During a late-night, first-trimester, morning sickness-induced craving when I was pregnant with my third child, I demanded (ahem, I mean, asked sweetly for) some halvah and mango sorbet, stat. Why I craved those two particular types of foods, no one knows. But my husband was on a mission. Three supermarket runs and one 7-Eleven trip later he called me, exasperated and ready to give up.
He had found the sorbet easily enough, but, for the life of him, he couldn’t find the halvah. I suggested Baza’s, which had recently opened. Lo and behold, they had my halvah, and the crisis was averted. Now we visit this market regularly for its wide selection of Russian and other ethnic foods. They will have in stock what many might consider a delicacy. In fact, their tagline is “royal delicacies at peasant prices.” Visit this one soon.
Boston Cheese Cellar (Boston, Roslindale)
I’ll just come out and say it: I love cheese. In fact, the main reason I’m not 100% vegan is my penchant for cheese. Seeing all the cheese get downed quickly and furiously at my monthly book club and at other social events, I’m guessing you love cheese, too. Boston has a fantastic cheese emporium called the Boston Cheese Cellar. Whether you’re looking for a good gouda or a sharp cheddar, this store has it. They have cheese-making classes, cheese-of-the-month clubs, and a lot of other cheese accoutrements, like chutney or the perfect cracker to pair it with.

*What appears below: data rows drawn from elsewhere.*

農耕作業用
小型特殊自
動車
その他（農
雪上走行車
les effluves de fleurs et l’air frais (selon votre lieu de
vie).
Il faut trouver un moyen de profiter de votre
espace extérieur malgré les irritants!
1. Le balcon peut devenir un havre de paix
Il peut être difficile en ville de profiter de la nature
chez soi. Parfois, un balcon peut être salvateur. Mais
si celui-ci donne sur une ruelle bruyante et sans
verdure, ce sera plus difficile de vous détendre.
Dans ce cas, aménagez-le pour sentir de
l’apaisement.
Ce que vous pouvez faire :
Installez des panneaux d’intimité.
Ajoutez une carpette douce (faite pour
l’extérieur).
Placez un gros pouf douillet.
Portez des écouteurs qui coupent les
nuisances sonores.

Boston Olive Oil Company (Boston)
Infused olive oil, anyone? This Boston-based (Newbury Street) olive oil establishment creates infused olive oil concoctions, like basil olive oil, chipotle olive oil, and even a blood orange-infused olive oil. They have endless varieties and, of course, the traditional kinds, which are sourced and produced from small artisans and farmers from around the world. The store features regular olive oil and balsamic vinegar tastings.
Russo’s fulfills all my needs. It’s inexpensive, it’s abundant, and it’s unique. Once just a produce store, Russo’s has expanded into a full-service market with a bread section, ample condiments, and even meats and poultry. But I go for the produce and, man, they do not disappoint. Want to grab some fiddleheads in that tiny three-week span where they are available without breaking the bank? Russo’s. Want to try a type of eggplant you’ve never heard of and can’t pronounce the name of? Russo’s. Looking for some unique greens to throw into your soup or stew? Russo’s. Located in Watertown near the Waltham and Newton border, this store has quickly turned into my favorite in this entire region.
H-Mart (Burlington, Cambridge)
H-Mart is your local Asian food experience market. While a regular grocery store will certainly carry your soy sauce and fish sauce, an authentic Asian market like this gives us all an opportunity to explore the fascinating and unique foods and flavors of Asia. Whether you want to try a Korean radish and learn how to use and prepare it, or if you’re simply looking for Soon Chang hot pepper paste, visiting H-Mart is a must for the “Asianphile” foodie.
Follow the Honey (Cambridge)
I love a food company with a mission. Follow the Honey’s mission is to build business relationships through the development of “human rights” honey. They have a relationship with the Tanzanian government to source premium honey from the African forage. Their website is flush with information about their raw honey and the medicinal and antimicrobial benefits of using honey. They also make artisan soaps and candles, with the same sourced beeswax from pristine areas of Africa.